> _Problem statement_
Copy the complete listing word for word, but do not carry over any images.

> _Dataset excerpt_
════════

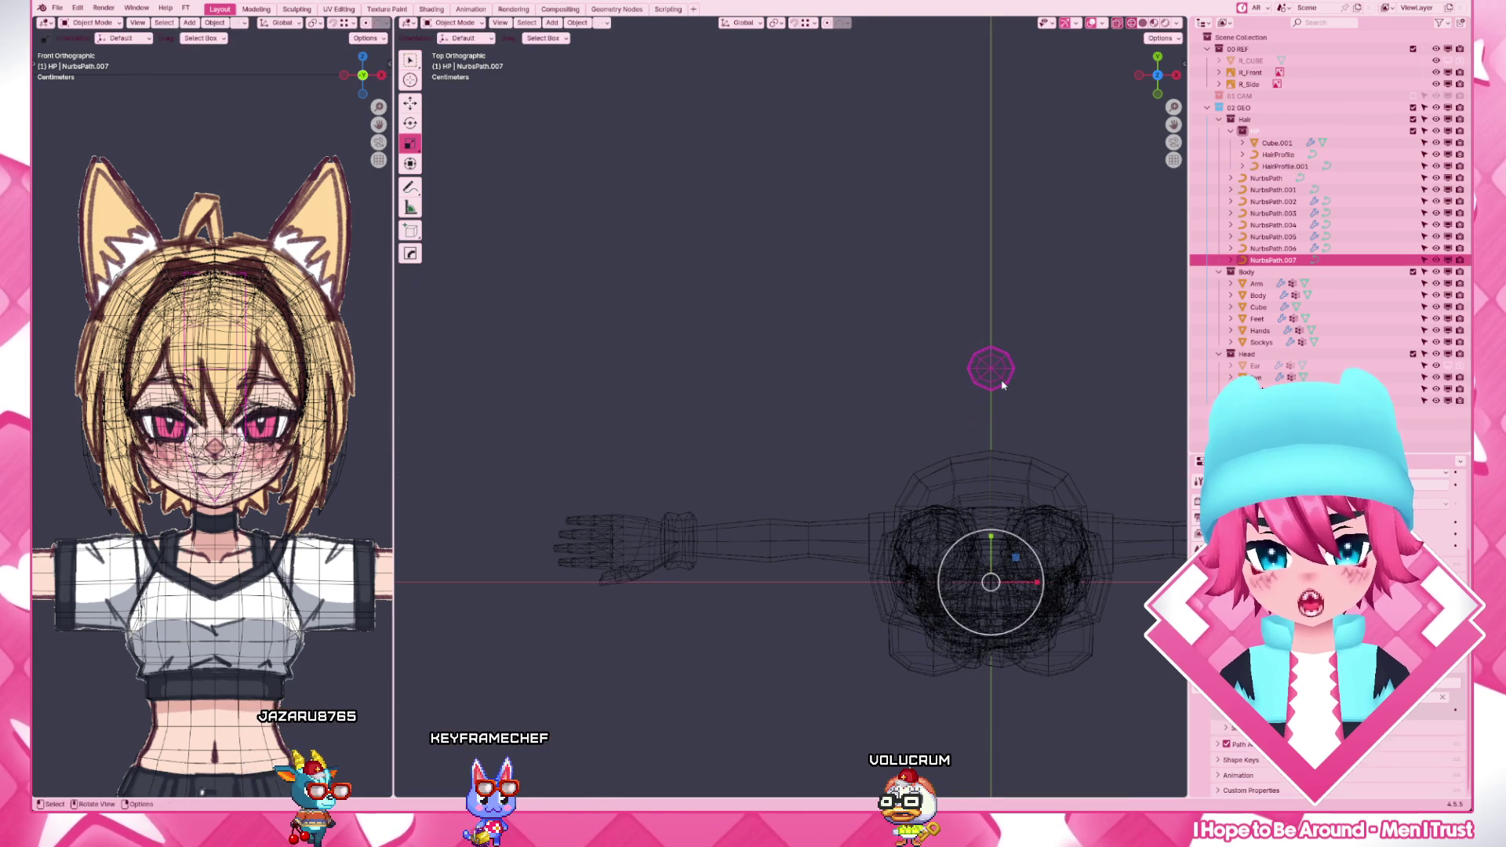
- From the side view, pull NurbsPath.007's end point out from the back of the head
key(KP_3)
scroll(931, 353, down, 3)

════════

> _Output of the task_
- From the side view, pull NurbsPath.007's end point out from the back of the head
key(KP_3)
scroll(931, 353, down, 3)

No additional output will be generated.